#### Passage:

○ ○ ○ ○ ○ ○ ○

# volunteering in the UK



## tbonetedh (Jul 13, 2010)

Our plan is for me to travel to the uk in october to marry on boxing day... we already are on the church calendar, having had several conversations with the Vicar. 

Of course I can not work until after my fiance VISA is upgraded AFTER we marry. I am very active as a volunteer in several organizations here in the states. Will there be any issues with me volunteering in the UK, especially over the holidays? This would be a great way to start some networking going so that when I am eligible for employment I may already have some leads... 

Can you see any problems with this strategy??

ted in Yakima, soon to be in Milton Keynes... yaaaaa


----------



## Joppa (Sep 7, 2009)

tbonetedh said:


> Our plan is for me to travel to the uk in october to marry on boxing day... we already are on the church calendar, having had several conversations with the Vicar.
> 
> Of course I can not work until after my fiance VISA is upgraded AFTER we marry. I am very active as a volunteer in several organizations here in the states. Will there be any issues with me volunteering in the UK, especially over the holidays? This would be a great way to start some networking going so that when I am eligible for employment I may already have some leads...
> 
> ...


It shouldn't be, if it's pure volunteering like with a homeless shelter or soup kitchen. It may become problematic if there is something in it for you, such as free board and lodging in exchange for voluntary work, such as on an organic farm or a formal volunteering programme. I'd also be cautious if your purpose is to establish contacts and for networking, as it can be seen as unpaid work, which isn't allowed.

If you use same-day premium service (£850), you will get your FLR within days - but watch out for Christmas closure! You should make your appointment with UK Border Agency well in advance of your wedding, as slots get booked up.


----------



## nyclon (Apr 3, 2011)

Under the terms of a fiance visa, you are not allowed to do any work, paid or unpaid so that includes volunteering. The time between getting married and getting the spousal visa might be a grey area so I would tread very carefully as this could not only jeopardize any future visas, but may also cause problems for the volunteer organization.


If you mean can you volunteer after you are married and have applied for and received your spousal, visa, yes. This is from the UKBA website:

If we allow you to come to the UK in the category of fiance(e) or proposed civil partner (not as a visitor for marriage or civil partnership), you will normally be given permission to stay here for 6 months. You must not work during this time. *After you have married or registered your civil partnership, you can apply to stay here as the husband, wife or civil partner of a settled person. If we approve your application, we will give you permission to live and work here for 2 years.*

Emphasis, mine.

It very clearly states that IF your application is approved THEN you can work.


----------



## tbonetedh (Jul 13, 2010)

Joppa said:


> It shouldn't be, if it's pure volunteering like with a homeless shelter or soup kitchen. It may become problematic if there is something in it for you, such as free board and lodging in exchange for voluntary work, such as on an organic farm or a formal volunteering programme. I'd also be cautious if your purpose is to establish contacts and for networking, as it can be seen as unpaid work, which isn't allowed.

○ ○ ○ ○ ○ ○ ○

#### Raw data:
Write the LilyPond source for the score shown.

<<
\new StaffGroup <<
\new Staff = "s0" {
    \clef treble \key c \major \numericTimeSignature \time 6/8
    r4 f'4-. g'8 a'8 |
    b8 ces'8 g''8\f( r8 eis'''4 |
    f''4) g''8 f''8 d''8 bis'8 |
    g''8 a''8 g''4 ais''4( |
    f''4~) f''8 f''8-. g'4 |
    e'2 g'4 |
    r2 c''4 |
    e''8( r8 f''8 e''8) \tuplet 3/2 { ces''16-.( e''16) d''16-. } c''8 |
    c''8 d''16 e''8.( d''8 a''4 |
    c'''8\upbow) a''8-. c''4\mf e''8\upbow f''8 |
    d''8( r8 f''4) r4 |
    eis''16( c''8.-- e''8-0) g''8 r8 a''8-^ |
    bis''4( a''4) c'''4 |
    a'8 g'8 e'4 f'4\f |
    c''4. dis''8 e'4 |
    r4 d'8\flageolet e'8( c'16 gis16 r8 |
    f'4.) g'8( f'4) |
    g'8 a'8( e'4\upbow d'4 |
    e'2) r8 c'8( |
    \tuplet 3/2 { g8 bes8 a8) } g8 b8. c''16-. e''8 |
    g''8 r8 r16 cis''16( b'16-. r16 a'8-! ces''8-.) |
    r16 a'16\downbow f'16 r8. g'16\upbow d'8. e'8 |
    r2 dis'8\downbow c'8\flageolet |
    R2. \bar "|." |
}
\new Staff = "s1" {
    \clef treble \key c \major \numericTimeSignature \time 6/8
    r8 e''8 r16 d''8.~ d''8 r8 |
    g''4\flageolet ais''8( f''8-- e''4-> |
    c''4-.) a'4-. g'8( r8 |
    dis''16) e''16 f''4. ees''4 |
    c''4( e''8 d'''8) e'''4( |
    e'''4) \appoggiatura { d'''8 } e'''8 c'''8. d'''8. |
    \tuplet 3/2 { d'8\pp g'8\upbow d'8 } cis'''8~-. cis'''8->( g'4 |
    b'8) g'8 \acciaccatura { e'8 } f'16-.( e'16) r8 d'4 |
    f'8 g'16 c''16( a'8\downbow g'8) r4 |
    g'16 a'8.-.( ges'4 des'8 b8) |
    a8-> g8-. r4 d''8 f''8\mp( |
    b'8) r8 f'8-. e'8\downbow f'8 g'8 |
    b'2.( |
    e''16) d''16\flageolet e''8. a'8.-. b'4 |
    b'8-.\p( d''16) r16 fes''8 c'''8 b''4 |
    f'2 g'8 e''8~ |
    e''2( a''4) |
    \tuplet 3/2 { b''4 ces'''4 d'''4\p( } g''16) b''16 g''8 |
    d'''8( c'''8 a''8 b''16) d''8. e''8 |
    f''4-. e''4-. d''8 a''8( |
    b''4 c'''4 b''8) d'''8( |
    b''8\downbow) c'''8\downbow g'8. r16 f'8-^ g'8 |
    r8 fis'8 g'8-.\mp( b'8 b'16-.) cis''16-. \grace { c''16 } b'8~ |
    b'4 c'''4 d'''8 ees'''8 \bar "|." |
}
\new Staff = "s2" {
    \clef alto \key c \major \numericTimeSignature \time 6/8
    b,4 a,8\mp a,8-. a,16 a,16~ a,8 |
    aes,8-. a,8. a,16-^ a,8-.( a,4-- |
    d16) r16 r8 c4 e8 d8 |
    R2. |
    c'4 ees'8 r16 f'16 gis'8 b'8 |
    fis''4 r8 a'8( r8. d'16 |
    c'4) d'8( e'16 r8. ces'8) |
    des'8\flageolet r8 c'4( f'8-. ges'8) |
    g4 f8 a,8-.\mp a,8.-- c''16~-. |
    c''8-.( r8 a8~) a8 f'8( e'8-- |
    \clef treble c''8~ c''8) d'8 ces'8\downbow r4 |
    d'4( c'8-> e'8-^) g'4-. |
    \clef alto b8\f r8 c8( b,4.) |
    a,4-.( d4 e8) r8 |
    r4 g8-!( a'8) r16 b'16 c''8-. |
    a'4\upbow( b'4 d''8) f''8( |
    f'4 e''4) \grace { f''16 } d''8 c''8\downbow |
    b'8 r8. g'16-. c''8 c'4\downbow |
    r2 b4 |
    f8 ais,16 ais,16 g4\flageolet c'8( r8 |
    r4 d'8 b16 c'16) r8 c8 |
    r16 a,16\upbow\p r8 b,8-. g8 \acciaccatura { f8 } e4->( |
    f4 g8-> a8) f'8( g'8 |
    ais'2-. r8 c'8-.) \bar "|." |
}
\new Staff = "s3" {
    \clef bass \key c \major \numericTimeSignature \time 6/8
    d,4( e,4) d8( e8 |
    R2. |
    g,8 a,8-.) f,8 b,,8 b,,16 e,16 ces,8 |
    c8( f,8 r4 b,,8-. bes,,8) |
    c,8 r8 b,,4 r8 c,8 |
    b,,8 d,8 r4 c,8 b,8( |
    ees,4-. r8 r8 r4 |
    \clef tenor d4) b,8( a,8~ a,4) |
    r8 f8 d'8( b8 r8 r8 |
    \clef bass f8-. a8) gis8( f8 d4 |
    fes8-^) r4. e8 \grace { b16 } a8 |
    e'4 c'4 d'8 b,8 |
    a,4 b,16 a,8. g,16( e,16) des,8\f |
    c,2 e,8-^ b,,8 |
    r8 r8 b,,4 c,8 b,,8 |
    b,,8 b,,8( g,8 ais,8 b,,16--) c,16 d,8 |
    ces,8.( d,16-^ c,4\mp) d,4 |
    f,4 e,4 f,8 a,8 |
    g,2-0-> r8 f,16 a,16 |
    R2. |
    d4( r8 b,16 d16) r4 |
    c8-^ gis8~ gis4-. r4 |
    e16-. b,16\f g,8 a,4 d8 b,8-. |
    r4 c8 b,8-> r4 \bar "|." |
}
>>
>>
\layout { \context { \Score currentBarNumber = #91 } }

○ ○ ○ ○ ○ ○ ○

#### Exercise instructions:
1) Reproduce the stretch of the volunteering thread from "If we allow" through "Emphasis, mine.".
2) List the distinct usernames of everyone who posts in the volunteering thread.

#### Answers to the exercise:
1)
If we allow you to come to the UK in the category of fiance(e) or proposed civil partner (not as a visitor for marriage or civil partnership), you will normally be given permission to stay here for 6 months. You must not work during this time. *After you have married or registered your civil partnership, you can apply to stay here as the husband, wife or civil partner of a settled person. If we approve your application, we will give you permission to live and work here for 2 years.*

Emphasis, mine.

2)
tbonetedh
Joppa
nyclon